Copy out, from the data, each line containing the string "where".
Raw data section start
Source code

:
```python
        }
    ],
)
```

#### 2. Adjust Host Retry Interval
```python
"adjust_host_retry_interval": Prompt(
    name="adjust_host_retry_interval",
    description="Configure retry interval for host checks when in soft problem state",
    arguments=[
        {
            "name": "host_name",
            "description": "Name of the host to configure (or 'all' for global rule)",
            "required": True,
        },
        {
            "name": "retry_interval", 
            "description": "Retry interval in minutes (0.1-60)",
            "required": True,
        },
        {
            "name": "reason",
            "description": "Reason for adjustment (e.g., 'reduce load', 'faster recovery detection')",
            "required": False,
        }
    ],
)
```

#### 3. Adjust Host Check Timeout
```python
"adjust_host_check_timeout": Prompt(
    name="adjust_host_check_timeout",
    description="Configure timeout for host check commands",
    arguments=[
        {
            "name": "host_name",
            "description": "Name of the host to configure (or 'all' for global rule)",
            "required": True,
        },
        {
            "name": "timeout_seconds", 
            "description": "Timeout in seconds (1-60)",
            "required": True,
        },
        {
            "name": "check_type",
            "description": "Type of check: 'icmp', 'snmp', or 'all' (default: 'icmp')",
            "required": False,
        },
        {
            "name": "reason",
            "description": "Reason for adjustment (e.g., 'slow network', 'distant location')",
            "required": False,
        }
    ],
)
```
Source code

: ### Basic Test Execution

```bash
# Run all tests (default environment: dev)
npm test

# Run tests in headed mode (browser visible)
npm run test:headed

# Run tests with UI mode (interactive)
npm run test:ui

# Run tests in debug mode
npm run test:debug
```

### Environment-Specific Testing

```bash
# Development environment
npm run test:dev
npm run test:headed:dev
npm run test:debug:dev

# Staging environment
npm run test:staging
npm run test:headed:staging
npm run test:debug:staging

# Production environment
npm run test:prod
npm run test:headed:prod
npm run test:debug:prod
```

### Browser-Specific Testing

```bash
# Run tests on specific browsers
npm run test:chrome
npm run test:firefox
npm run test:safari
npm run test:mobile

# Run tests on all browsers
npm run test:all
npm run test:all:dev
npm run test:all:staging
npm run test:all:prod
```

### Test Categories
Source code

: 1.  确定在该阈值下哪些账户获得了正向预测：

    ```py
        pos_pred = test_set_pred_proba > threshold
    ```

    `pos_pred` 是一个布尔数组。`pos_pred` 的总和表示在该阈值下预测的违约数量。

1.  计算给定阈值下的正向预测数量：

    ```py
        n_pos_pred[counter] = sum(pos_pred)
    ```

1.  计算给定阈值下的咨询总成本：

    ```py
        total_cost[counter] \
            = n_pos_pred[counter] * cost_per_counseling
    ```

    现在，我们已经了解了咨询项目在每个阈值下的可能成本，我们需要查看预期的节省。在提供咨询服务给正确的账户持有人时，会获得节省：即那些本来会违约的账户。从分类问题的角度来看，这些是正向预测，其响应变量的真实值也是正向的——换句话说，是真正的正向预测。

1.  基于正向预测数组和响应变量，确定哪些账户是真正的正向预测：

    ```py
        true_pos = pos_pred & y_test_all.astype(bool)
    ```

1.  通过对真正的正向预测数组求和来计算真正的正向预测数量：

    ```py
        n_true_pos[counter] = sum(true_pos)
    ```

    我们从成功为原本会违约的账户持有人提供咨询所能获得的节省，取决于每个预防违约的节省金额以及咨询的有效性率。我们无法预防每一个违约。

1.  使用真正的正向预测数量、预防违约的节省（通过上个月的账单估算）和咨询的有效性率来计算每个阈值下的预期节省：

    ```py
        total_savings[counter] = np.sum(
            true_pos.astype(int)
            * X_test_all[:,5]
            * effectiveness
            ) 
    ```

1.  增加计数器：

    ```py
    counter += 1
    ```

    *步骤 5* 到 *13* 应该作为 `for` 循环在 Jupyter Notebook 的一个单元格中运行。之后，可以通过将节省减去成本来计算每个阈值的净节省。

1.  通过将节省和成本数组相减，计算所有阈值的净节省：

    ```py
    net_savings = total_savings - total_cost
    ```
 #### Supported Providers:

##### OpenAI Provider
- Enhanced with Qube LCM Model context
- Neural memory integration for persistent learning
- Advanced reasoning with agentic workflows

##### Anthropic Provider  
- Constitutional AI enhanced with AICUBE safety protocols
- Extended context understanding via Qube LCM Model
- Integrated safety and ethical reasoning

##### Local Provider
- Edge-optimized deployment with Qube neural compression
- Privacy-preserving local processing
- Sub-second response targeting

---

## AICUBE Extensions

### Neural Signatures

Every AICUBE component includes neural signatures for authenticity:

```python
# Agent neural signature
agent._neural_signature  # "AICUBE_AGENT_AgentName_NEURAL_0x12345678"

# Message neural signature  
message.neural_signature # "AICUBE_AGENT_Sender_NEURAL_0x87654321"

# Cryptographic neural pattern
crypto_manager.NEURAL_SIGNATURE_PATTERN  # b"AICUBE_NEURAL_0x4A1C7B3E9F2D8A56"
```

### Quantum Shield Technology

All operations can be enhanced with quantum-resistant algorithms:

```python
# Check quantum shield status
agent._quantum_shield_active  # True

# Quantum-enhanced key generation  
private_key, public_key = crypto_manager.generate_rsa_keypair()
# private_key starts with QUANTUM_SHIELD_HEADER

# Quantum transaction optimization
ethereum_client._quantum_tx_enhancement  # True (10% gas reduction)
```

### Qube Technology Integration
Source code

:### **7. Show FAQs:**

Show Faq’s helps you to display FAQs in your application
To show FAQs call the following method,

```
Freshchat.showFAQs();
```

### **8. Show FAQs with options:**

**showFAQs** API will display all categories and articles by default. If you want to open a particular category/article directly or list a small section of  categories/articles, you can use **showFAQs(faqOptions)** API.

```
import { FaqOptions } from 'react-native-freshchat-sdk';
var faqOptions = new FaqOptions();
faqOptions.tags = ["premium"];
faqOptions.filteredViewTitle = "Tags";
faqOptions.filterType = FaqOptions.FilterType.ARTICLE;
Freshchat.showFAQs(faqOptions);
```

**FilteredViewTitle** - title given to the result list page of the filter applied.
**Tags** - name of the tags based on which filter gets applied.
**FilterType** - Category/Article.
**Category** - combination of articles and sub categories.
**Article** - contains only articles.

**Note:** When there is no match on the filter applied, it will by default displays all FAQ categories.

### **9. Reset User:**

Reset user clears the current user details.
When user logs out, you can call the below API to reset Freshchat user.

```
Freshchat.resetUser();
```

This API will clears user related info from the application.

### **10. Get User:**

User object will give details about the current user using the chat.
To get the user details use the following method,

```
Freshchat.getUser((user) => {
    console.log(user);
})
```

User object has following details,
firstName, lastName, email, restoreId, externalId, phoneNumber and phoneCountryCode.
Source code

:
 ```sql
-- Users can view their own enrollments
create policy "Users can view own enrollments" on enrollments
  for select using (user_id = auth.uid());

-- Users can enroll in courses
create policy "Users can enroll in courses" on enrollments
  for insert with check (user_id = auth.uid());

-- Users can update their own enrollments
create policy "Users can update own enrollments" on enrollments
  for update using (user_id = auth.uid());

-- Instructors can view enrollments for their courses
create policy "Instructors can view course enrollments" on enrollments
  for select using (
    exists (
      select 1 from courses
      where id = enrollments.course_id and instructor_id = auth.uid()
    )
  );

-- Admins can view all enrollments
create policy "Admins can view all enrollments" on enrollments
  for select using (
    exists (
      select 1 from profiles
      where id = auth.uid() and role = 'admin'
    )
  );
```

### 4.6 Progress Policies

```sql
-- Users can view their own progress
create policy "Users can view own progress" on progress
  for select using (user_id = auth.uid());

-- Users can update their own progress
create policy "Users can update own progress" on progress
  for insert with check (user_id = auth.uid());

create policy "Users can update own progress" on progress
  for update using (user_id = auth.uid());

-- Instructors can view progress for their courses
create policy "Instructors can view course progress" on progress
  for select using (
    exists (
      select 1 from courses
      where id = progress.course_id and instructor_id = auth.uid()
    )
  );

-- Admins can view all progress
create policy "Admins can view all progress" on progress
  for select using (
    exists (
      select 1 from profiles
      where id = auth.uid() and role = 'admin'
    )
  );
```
Raw data section end
-- Exercise solution --
      where id = enrollments.course_id and instructor_id = auth.uid()
      where id = auth.uid() and role = 'admin'
      where id = progress.course_id and instructor_id = auth.uid()
      where id = auth.uid() and role = 'admin'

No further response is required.